Falcons and GWCC officials on Wednesday unveiled a plan to build a $947.7 million stadium with a retractable roof either on a GWCC-owned truck parking lot just north of the Georgia Dome, or at an unspecified site south of the field.
The idea of a new stadium wasn’t new -- the two have been in talks for more than a year -- but until this week the leading scenario was for a less-expensive, open-air stadium and the Dome remaining in operation for other events.
Under the latest plan, the 20-year-old Dome, which cost $214 million to build (about $396 million in current dollars), would be demolished. With its retractable roof the new stadium would be used for a wide range of events. Backers say a state-of-the-art facility could draw more to Atlanta -- including the Holy Grail of sports events, the Super Bowl.
Paying for it is the issue.
Rick Burton, a professor of sports management at the Falk School at Syracuse University, said cost overruns that can add 5 percent to 10 percent to the price tag are common and that the more time passes between the time a deal is struck and the first dirt is turned also beefs up the final numbers.
“It sounds to me like they are trying to price point this so they can say that they can do this for just under $1 billion,” said Burton.
Infrastructure improvements would also run up the numbers. Roads around the truck lot under consideration are not designed for football traffic, state Department of Transportation leaders have said. Utilities would have to be moved or upgraded, and it’s unclear who would bear that cost.
The only identified funding source for the stadium so far is an estimated $300 million that would come from the same hotel-motel tax that has been used to retire debt on the Georgia Dome. The legislature last year approved an extension of the tax to 2050, specifically to help fund a new Falcons home field.
The remainder of the cost, at least at this point, would come from the Falcons or other revenue sources, though the team is not ready yet saying how much it would be willing to pay or what the other options might be.
To this point, no local or state tax funding has been suggested beyond the hotel-motel taxes, the bulk of which are paid by visitors.
“We’ve done a lot of different looks at it, as to how you do it, whether you pledge revenue and try to (borrow) against that,” Falcons President Rich McKay said Wednesday. “I wouldn’t commit in any way, shape or form what that final deal is going to look like.”
If the Falcons follow the example of other teams, options to raise money to offset costs could include selling naming rights and raising ticket, parking and concessions prices.
Another potential source: personal seat licensing, in which fans pay a large one-time fee to buy the rights to a seat before gaining access to season tickets. Other NFL teams have used the fees to help boost revenue.
But each source has its drawbacks. Naming rights have been a tougher sell in the post-recession economy, especially if the price is hundreds of millions of dollars.

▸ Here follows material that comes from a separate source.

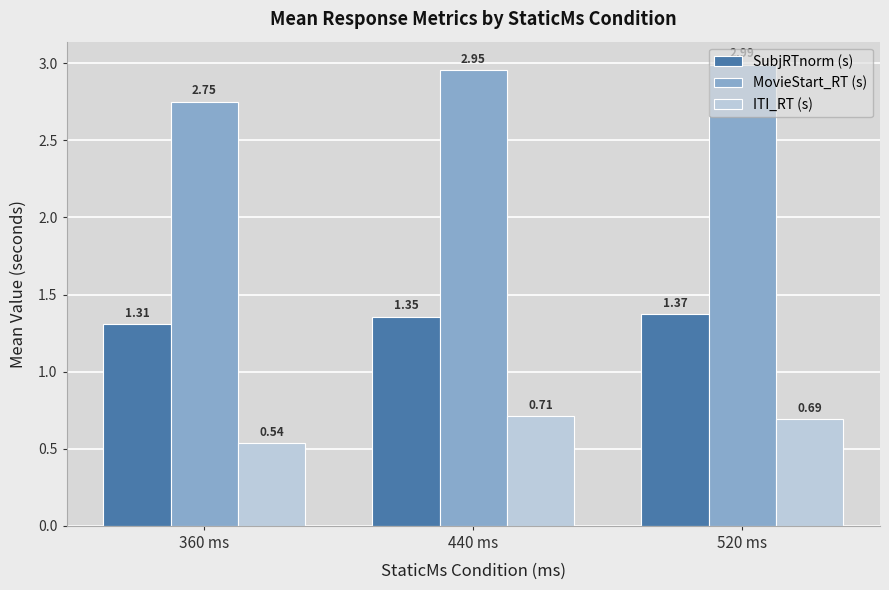

Which label corresponds to the smallest value in the chart?

360 ms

Fans can be sensitive to increases in ticket and concession prices that can make attending the game expensive, the experts said. Sports teams already face indications that some fans are staying home to watch the action on big-screen HDTVs.
Another funding source likely would be the “G-4” stadium-construction program enacted by NFL owners in December. The Falcons would be eligible for as much as $200 million from the league toward a new stadium — provided the team, or owner Arthur Blank, puts up a matching or greater amount.
Of the $200 million from the league, $50 million would be a grant, $50 million would be a loan to be repaid by the Falcons and the other $100 million would be repaid from incremental increases in the visiting-team share of revenue in the new stadium. However, if the stadium failed to generate sufficient new revenue, the Falcons would be responsible for the balance of the $100 million.
Mark Geiger, a spokesman for the GWCC authority, said the final cost is unclear because there is still too much to be negotiated.
“That’s hard to say because you are going by a report,” he said. “We are talking generic numbers about a proposed stadium.”
The $947.7 million figure came from a report by Populous, a Kansas-city based architectural firm that has been helping develop proposal for the Falcons and the authority.